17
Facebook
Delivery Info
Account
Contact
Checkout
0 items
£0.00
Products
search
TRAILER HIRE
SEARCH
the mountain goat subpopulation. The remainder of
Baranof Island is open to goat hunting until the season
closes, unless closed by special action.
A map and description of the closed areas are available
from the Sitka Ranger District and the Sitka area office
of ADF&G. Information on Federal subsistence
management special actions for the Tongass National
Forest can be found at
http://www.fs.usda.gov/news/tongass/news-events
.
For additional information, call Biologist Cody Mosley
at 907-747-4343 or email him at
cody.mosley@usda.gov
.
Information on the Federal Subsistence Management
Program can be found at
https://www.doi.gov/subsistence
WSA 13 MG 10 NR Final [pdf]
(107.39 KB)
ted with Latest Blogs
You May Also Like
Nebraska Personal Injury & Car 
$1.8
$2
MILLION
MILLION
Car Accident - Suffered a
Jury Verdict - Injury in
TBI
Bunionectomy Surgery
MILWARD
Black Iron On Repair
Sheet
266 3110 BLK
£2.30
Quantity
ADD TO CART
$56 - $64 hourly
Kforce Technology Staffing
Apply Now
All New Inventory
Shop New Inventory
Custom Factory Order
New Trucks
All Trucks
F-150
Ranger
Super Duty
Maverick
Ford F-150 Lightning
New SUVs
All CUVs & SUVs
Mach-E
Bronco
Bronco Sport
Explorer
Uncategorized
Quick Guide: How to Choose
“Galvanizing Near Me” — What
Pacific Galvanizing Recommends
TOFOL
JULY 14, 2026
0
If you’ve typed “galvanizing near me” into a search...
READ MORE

━━━━━━━━━━

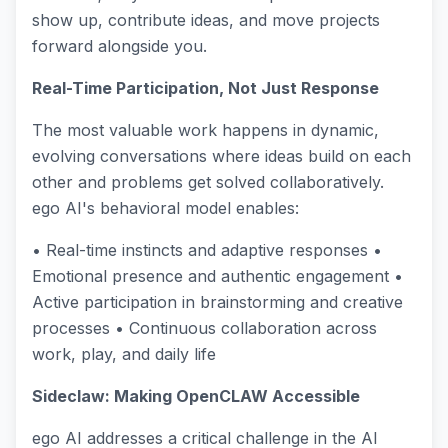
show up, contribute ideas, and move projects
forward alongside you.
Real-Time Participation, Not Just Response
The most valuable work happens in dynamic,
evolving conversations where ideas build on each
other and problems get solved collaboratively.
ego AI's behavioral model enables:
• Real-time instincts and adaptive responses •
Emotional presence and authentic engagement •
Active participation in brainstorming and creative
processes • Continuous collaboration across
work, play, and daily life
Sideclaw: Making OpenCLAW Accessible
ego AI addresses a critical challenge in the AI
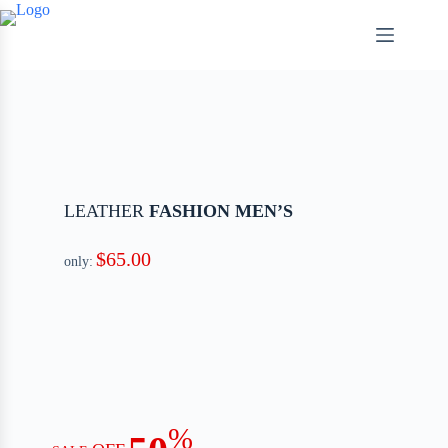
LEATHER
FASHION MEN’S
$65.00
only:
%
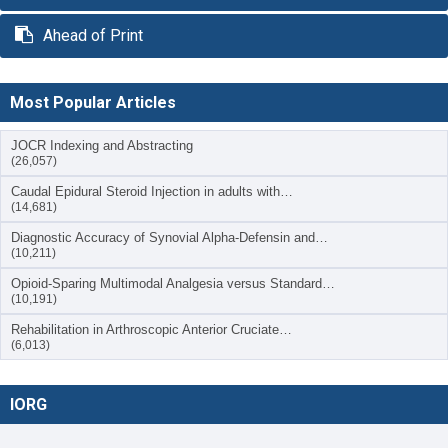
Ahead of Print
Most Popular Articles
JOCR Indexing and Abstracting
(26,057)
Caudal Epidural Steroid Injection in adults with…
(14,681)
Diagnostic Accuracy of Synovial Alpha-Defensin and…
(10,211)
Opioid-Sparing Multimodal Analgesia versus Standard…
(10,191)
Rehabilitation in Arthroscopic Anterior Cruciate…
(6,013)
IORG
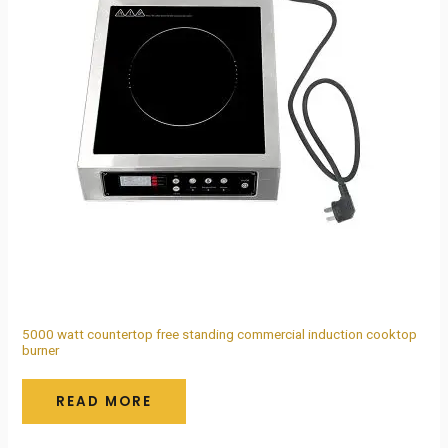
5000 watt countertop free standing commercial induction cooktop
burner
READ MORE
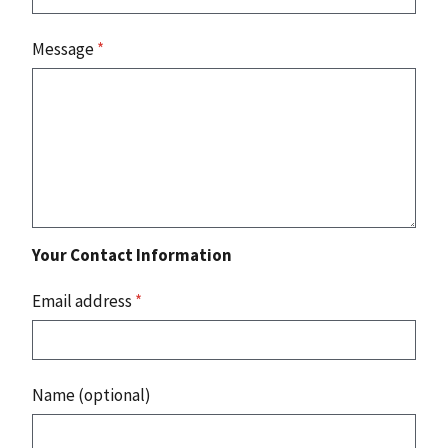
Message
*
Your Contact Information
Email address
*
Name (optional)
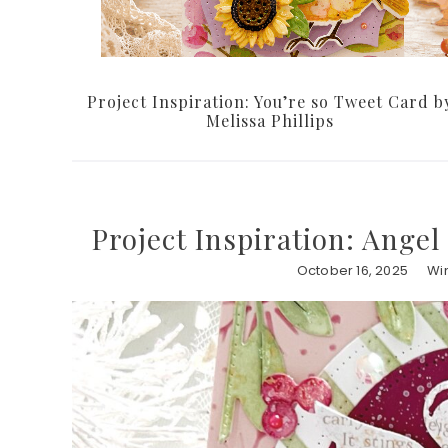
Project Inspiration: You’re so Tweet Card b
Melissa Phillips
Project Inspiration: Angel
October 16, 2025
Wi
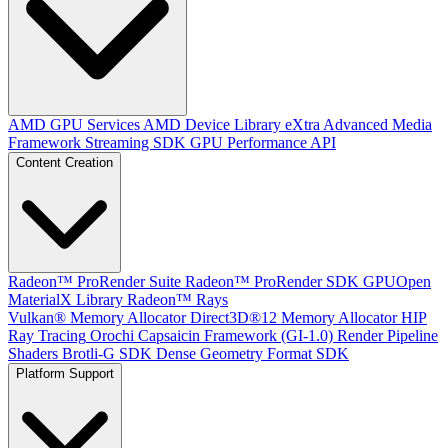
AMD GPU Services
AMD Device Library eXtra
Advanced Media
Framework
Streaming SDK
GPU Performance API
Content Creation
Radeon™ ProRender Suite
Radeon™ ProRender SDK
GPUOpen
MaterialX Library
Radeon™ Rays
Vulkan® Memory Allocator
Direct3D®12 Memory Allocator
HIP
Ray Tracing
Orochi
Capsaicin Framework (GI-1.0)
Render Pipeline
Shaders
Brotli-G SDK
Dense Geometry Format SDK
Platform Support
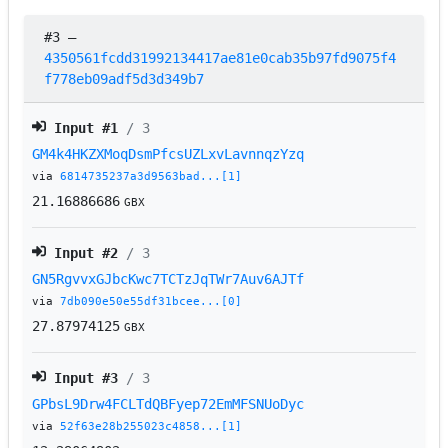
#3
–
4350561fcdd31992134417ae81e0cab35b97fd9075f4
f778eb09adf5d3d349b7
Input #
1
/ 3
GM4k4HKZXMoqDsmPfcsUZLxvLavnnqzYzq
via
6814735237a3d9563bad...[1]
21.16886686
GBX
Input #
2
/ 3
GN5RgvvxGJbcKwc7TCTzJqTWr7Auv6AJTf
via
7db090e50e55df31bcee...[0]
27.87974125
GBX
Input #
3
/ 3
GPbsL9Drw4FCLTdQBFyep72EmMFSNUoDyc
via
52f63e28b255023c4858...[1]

━━━━━━━━━━

REQUIRED WORK
Look above for lines with the word "Memory" and copy them all.

RESULT OF THE TASK
Vulkan® Memory Allocator
Direct3D®12 Memory Allocator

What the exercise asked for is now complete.